The main downside of mageck is that there are a bunch of options and ways to do the analysis with mageck mle, and it's difficult to figure out which one is ideal. E.g. Is it better to use permutation p-values or Wald p-values? Should you use the control sgRNAs for normalization? (with control normalization with non-targeting sgRNAs, you may get inflated false positives because non-targeting sgRNAs don't act the same as sgRNAs targeting non-essential loci; not sure if it's the same deal with shRNAs)

You just have to run it and see if there's anything funky (e.g. a super skewed beta score distribution, if too few genes are meeting your FDR threshold [when you expect more], if your positive controls don't look as expected, etc.).

I recommend using a dedicated tool because it has been been peer-reviewed, validated by multiple labs, etc.; don't use DESeq2/EdgeR or make up your own workflow (trying to re-invent the wheel, that labs at the top institutes work full time developing, never ends up working well IMHO).

As for comparing Mageck vs. other tools, I'm not sure -- I haven't come across any reliable benchmarking papers that I really like.
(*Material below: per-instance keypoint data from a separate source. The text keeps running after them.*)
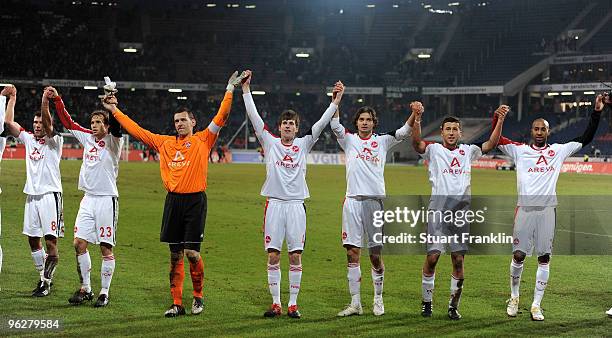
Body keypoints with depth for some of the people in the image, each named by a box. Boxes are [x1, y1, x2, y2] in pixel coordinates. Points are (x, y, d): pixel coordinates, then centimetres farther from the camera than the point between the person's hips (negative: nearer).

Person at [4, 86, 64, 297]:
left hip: (50, 195, -6)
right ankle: (43, 277, 20)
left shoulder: (54, 141, -3)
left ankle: (47, 281, -2)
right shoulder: (29, 139, 13)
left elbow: (48, 125, -22)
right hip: (32, 195, 6)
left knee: (50, 241, -8)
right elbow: (9, 122, 11)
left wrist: (45, 102, -35)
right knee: (33, 239, 8)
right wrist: (11, 99, 8)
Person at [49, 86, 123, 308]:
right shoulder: (87, 138, 11)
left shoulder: (113, 141, -5)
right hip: (88, 198, 6)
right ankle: (85, 289, 13)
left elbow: (116, 127, -25)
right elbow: (68, 122, 18)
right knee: (79, 243, 2)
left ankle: (104, 293, 5)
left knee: (106, 248, -2)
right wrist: (56, 100, 12)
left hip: (107, 199, -6)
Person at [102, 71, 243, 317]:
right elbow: (137, 130, 18)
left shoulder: (202, 140, 4)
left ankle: (198, 297, 13)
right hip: (173, 201, 4)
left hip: (195, 201, -4)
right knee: (175, 255, 5)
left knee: (191, 253, -7)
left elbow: (220, 118, -3)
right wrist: (115, 111, 19)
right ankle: (177, 304, 9)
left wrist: (230, 90, -7)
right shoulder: (165, 143, 14)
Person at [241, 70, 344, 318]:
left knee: (296, 256, 0)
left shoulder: (304, 144, 9)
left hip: (296, 203, 0)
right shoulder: (270, 142, 7)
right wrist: (246, 90, -3)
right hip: (274, 202, 0)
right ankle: (275, 303, 6)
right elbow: (254, 117, 2)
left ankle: (293, 304, 6)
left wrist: (336, 101, -5)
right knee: (273, 255, -1)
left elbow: (321, 124, 3)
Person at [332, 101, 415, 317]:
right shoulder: (349, 140, 10)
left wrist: (415, 114, -18)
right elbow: (335, 125, -5)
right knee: (352, 253, -1)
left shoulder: (382, 141, 10)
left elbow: (403, 132, -1)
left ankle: (378, 299, 17)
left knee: (376, 255, 2)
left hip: (376, 200, 0)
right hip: (353, 200, 0)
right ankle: (355, 303, 2)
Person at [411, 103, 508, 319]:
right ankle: (426, 302, 7)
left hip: (461, 212, 3)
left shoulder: (468, 151, 16)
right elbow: (416, 142, -12)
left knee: (459, 261, 2)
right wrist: (417, 118, -27)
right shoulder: (433, 150, 6)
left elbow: (491, 144, 8)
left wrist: (500, 120, -5)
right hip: (438, 210, -3)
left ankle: (454, 306, 12)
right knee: (432, 256, -7)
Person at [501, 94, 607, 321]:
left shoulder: (558, 151, 11)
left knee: (544, 258, 2)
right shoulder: (520, 151, 8)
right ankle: (514, 297, 21)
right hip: (525, 208, -1)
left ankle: (536, 305, 9)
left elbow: (585, 139, 13)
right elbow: (496, 140, 2)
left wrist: (597, 112, 6)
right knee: (518, 255, 1)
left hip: (547, 209, 1)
Different tools will always produce different results and make different assumptions about your data. Mageck is a tool that seems to work well (based on what we currently know) and there are always better ways, in theory, to analyze data but Mageck seems to get the job done. Best thing to do is to extensively validate your screen (if not biological validation, do extensive technical validation: check known essential genes, known non-essential genes, do GO analysis, etc. to see if things are behaving as expected).

Just my thoughts!

1
Entering edit mode

Also, important to note: although mageck was published a while back, it is still actively maintained (which is important for a tool -- it's incorporating newer methods as people discover better ways to do things). I think this is important.

0
Entering edit mode

That's for this informative and extensive answer!

0
Entering edit mode

Do you have any take on choosing permutation- or Wald-based FDRs? It gives quite different results. Permutation seems to be much more conservative from what I've seen in my data. Cutoffs for permutation-based FDR could be as high as 0.25 from what I've read from the authors in the mageck google group.

1
Entering edit mode

In one dataset I had, the Wald was much more conservative and I could barely get any hits. When looking at my z score distribution, most genes had a small z score and the z scores were skewed towards the negative. In Wald test, when doing hypothesis testing, you're testing z-score against a standard normal distribution. I suspect my standard errors were too high (I don't remember how Mageck calculates errors both across replicates and across sgRNAs, but I had biological duplicates and only 4 guides per gene).

However, when I did permutation test, it looked fine (null distribution = shuffling sgRNAs, rather than being the standard normal distribution).

In another dataset (one that had no replicates, but six guides per gene), the Wald worked just fine.